◆ What to produce
Reproduce the passage of the elder-abuse commentary below word for word, starting at "It is hard to" and ending at "in the extreme.".
+++ Document excerpt +++
The Health Committee’s attempt to see abuse everywhere and anywhere, regardless of the lack of clarity about what it is and how much of it is about, indicates that the new focus on ‘elder abuse’ is not driven by the discovery of a real ‘epidemic’, a genuine problem of serious abuse that has only recently been discovered. Rather, it is driven by the abuse industry, and its relentless pursuit of relationships that it can poison and pathologise. Having successfully represented relationships between parents and young children as child abuse, now there is a concerted attempt to see relationships between adults and their ageing parents as elder abuse. This will happen, it seems, regardless of the lack of any evidence that a major problem exists – or that official intervention could do anything to solve it.

It is hard to see who gains from the promiscuous application of notions of ‘elder abuse’. It is officialdom, after all, which is constantly bemoaning the breakdown of the extended family, and worrying about how to handle the complexities of professional elder-care. How it hopes to improve things by stoking up distrust between family members and presenting often poorly-paid, overstretched professional carers as potential abusers of the Harold Shipman school is anybody’s guess.

People already coping with the practical difficulties and emotional strain of coping with elderly relatives are made to feel like monsters. As for old people themselves – has anybody bothered to ask them? Because it would not be surprising if they found the Select Committee’s presentation of the elderly as childlike victims, easy prey for grasping relatives and smooth-talking charlatans, patronising in the extreme.
+++ Data below +++
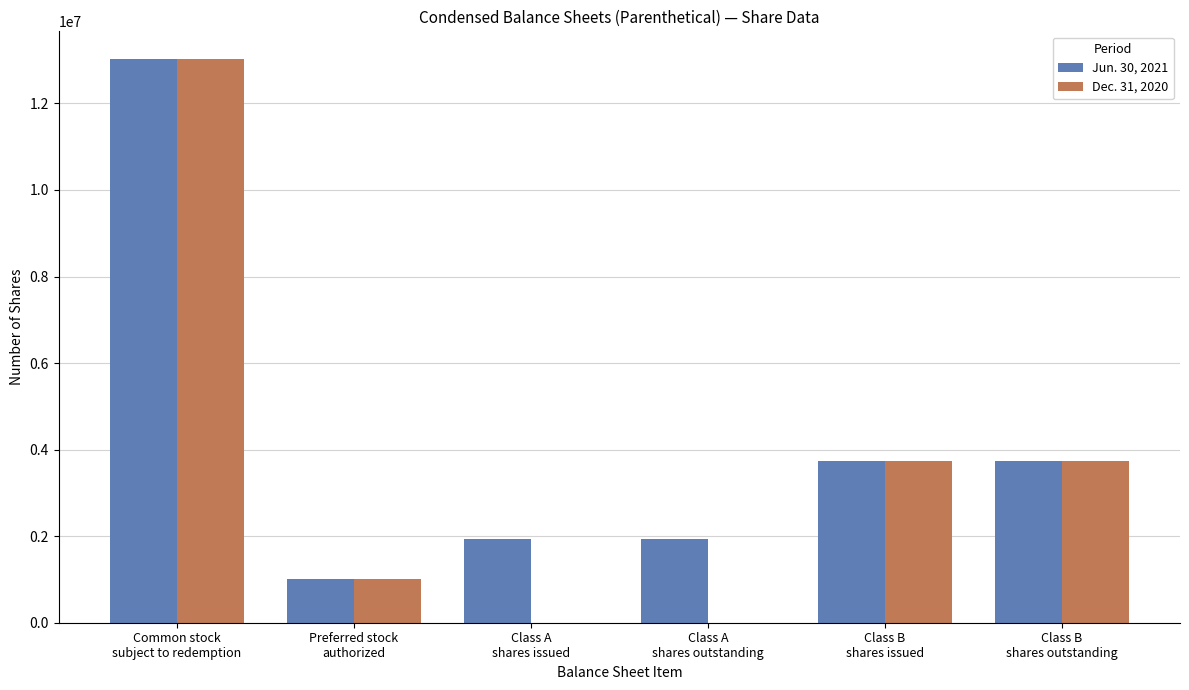

Read the Jun. 30, 2021 value at Class B
shares outstanding, to the nearest 10.

3737500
+++
◆ Output of the task
It is hard to see who gains from the promiscuous application of notions of ‘elder abuse’. It is officialdom, after all, which is constantly bemoaning the breakdown of the extended family, and worrying about how to handle the complexities of professional elder-care. How it hopes to improve things by stoking up distrust between family members and presenting often poorly-paid, overstretched professional carers as potential abusers of the Harold Shipman school is anybody’s guess.

People already coping with the practical difficulties and emotional strain of coping with elderly relatives are made to feel like monsters. As for old people themselves – has anybody bothered to ask them? Because it would not be surprising if they found the Select Committee’s presentation of the elderly as childlike victims, easy prey for grasping relatives and smooth-talking charlatans, patronising in the extreme.